Automated creation of a new Versioned Dataset provides some conventions for where to situate triggers that csv2rdf4lod-automation can recognize to automate the reconstruction of a dataset. In DataFAQs, an "epoch.ttl" file sits at the root to specify what evaluations should be performed. This aligns with choosing "faqt-brick
" as the version identifier above, resulting in its placement at data/source/us/how-o-is-lod/version/faqt-brick/epoch.ttl.
As we mentioned before, DataFAQs' epochs are spread throughout the faqt-brick directory root.
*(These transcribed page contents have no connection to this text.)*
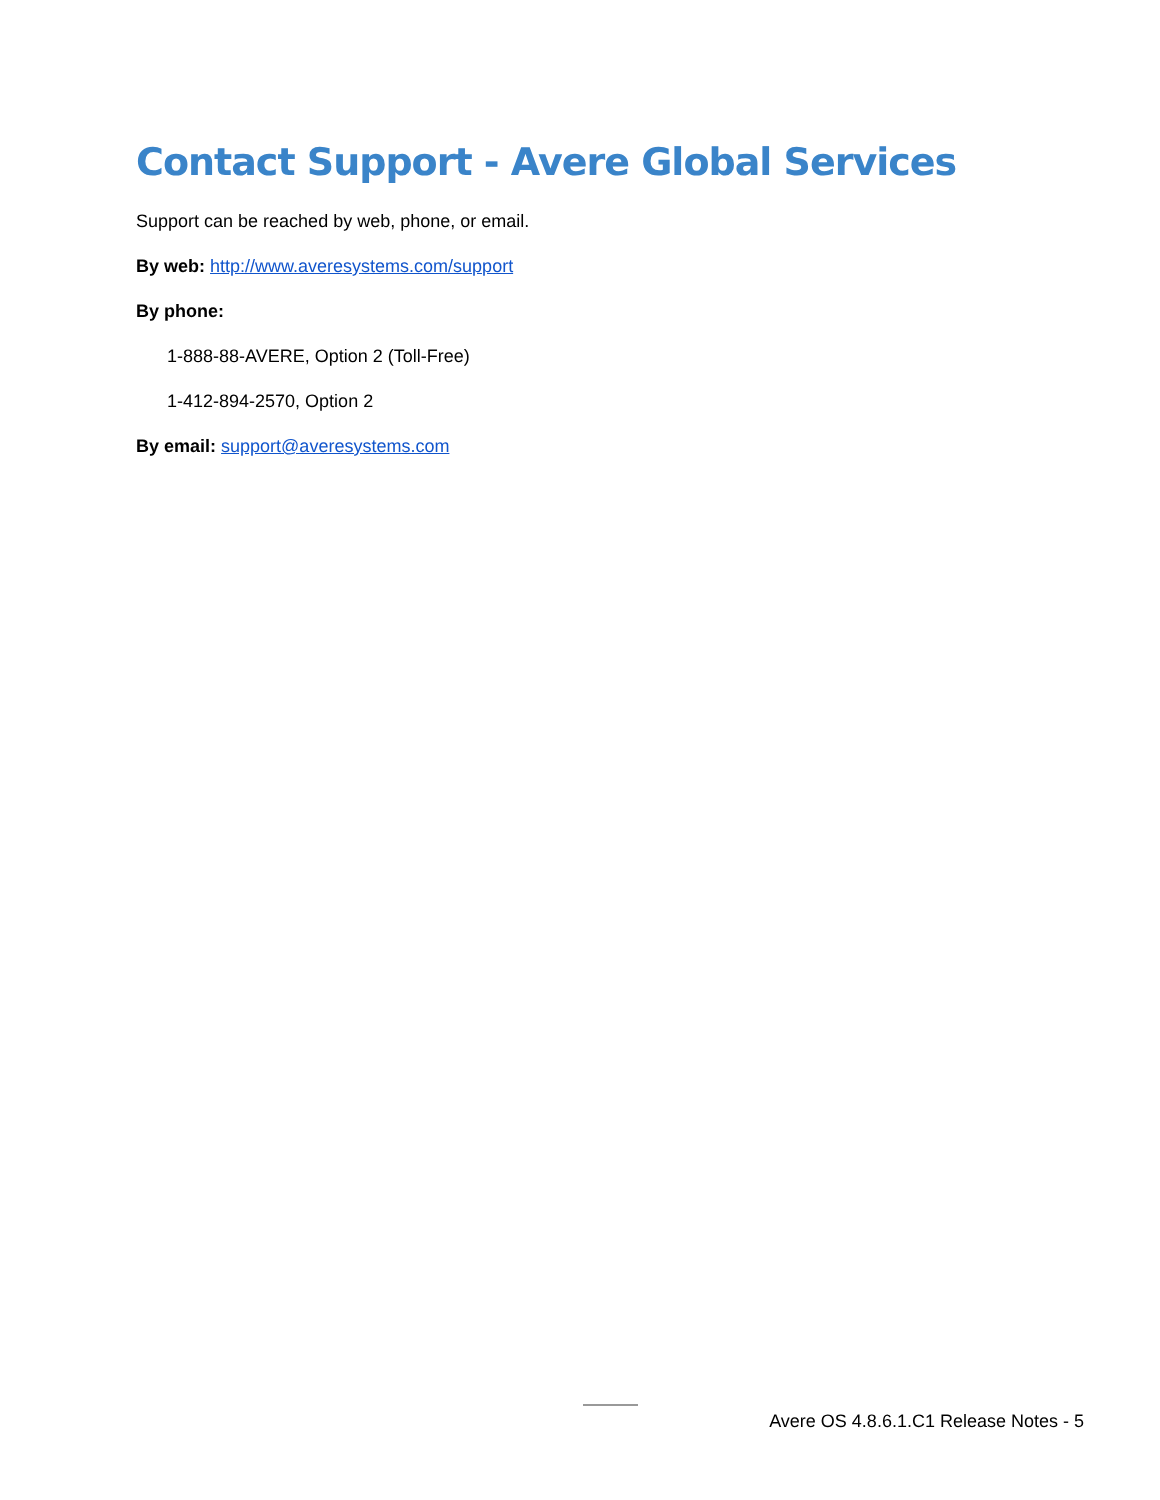Contact Support - Avere Global Services
Support can be reached by web, phone, or email.
By web: http://www.averesystems.com/support
By phone:
1-888-88-AVERE, Option 2 (Toll-Free)
1-412-894-2570, Option 2
By email: support@averesystems.com
Avere OS 4.8.6.1.C1 Release Notes - 5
So, it does not provide a direct way to "package" up each evaluation run "version". If we want to expose a single FAqT Brick epoch as a csv2rdf4lod version, we will need a widget to walk the faqt-brick and output a "one-click" into the csv2rdf4lod convention of data/source/us/how-o-is-lod/version/2013-Jun-15/publish/us-how-o-is-lod-2013-Jun-15.ttl.gz
(assuming epoch->version "2013-Jun-15"; also, note the new directory version/2013-Jun-15
). This might be as easy as building the right unix find command and feeding the file paths to aggregate-source-rdf.sh (we've implemented this with df-publish-epoch-via-cr.sh).
To find all RDF that is POSTed to the FAqT services in a given epoch:
find __PIVOT_epoch/2013-06-12/__PIVOT_dataset -name post.nt.rdf
Creating a version directory (mkdir -p ../2013-06-12/publish
) and piping this list to xargs -n 1 rdf2nt.sh >> ../publish/2013-06-12/publish/posted.nt
will situate the aggregation into a csv2rdf4lod-automation publishing convention.
To find all RDF that is returned by the FAqT services in a given epoch:
find __PIVOT_faqt -name evaluation.rdf | grep __PIVOT_epoch/2013-06-12
Creating a version directory (mkdir -p ../2013-06-12/publish
) and piping this list to xargs -n 1 rdf2nt.sh >> ../publish/2013-06-12/publish/evaluations.nt
will situate the aggregation into a csv2rdf4lod-automation publishing convention.